There are thousands of definitions of the word brand. Here’s one that I particularly like from Alina Wheeler’s “Designing Brand Identity” (Second edition, 2006):
“The brand is the promise, the big idea, and the expectations that reside in each customer’s mind about a product, service or company.”
I’m particularly fascinated with the word “promise.” A promise sets the stage for a customer in their decision-making process. If they like and trust your brand, they’ll make a purchase. If they don’t, they’ll buy from someone else. And in my little corner of the universe, it’s the experience that keeps me coming back.
Here’s a scenario to consider: I’m standing on the corner of a major metropolitan city and have the choice of Starbucks and another coffee shop in the same square-mile area. I’ll walk to the Starbucks every time. Why? I know that when I walk out, they will have done their best to meet my needs. I know that if my drink doesn’t taste right, they’ll make another one no questions asked. It will be familiar and comfortable.

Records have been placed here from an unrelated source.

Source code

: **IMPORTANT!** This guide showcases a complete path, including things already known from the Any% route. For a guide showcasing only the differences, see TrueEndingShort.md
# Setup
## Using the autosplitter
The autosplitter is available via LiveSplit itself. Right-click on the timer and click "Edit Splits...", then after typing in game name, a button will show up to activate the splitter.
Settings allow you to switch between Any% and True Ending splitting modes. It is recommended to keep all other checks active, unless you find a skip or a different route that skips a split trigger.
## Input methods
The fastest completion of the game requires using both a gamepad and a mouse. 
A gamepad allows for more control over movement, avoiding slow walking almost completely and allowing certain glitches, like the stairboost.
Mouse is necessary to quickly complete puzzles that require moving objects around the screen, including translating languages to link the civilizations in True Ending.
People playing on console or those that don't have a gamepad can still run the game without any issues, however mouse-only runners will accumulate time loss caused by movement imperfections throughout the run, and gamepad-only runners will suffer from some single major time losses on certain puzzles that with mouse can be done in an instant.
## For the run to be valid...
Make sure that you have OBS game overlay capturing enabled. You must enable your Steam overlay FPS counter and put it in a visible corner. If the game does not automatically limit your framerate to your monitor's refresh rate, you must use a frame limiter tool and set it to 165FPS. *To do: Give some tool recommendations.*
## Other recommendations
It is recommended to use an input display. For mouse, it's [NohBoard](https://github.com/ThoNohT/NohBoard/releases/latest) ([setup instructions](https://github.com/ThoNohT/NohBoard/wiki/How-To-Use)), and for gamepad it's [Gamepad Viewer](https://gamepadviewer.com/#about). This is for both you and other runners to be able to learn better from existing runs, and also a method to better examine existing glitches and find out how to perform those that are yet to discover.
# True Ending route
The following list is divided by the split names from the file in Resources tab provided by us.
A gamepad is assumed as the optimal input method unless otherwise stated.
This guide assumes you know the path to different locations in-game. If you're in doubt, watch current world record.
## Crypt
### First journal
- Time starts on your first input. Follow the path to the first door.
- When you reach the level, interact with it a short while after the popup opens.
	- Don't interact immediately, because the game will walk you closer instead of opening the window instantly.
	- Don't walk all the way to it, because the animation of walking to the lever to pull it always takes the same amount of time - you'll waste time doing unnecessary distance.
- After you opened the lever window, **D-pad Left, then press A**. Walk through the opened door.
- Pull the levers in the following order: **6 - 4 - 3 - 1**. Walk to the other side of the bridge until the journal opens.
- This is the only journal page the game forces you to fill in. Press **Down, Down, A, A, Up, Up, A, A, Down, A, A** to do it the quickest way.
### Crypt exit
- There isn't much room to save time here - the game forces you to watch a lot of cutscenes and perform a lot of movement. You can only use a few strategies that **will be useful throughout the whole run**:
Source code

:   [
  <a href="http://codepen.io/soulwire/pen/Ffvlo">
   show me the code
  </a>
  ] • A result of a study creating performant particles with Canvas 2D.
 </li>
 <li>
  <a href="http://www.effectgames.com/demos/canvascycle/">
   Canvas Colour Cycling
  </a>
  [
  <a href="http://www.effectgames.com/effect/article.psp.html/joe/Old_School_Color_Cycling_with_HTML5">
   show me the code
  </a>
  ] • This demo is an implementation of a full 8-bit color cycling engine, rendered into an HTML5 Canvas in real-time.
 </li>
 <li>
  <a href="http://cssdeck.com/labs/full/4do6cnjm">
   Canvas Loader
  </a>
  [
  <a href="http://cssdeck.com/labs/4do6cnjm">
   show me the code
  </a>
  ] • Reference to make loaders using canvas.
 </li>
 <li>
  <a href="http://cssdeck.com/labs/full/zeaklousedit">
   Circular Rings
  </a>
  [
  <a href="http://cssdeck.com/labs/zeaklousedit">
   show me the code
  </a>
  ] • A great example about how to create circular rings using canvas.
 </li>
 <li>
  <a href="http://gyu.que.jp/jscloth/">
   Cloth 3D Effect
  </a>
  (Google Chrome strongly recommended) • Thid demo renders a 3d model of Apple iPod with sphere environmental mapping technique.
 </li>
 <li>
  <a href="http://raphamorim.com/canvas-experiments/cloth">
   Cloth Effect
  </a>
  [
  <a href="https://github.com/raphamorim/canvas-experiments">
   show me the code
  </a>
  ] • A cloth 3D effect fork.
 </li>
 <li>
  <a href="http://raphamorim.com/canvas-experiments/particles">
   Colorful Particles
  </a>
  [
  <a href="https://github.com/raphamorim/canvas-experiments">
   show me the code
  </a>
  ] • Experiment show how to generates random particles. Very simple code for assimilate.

They have hooked me to the point where if I’m pressed to make a decision on how to spend money on coffee, I’ll choose Starbucks.
This can apply to financial professionals. You may not be a billion dollar coffee empire, but your brand can contribute to your failures and successes.
In the next installment of this series, I’ll take you through some steps to take a solid inventory of your current brand, and then set you free to do the same.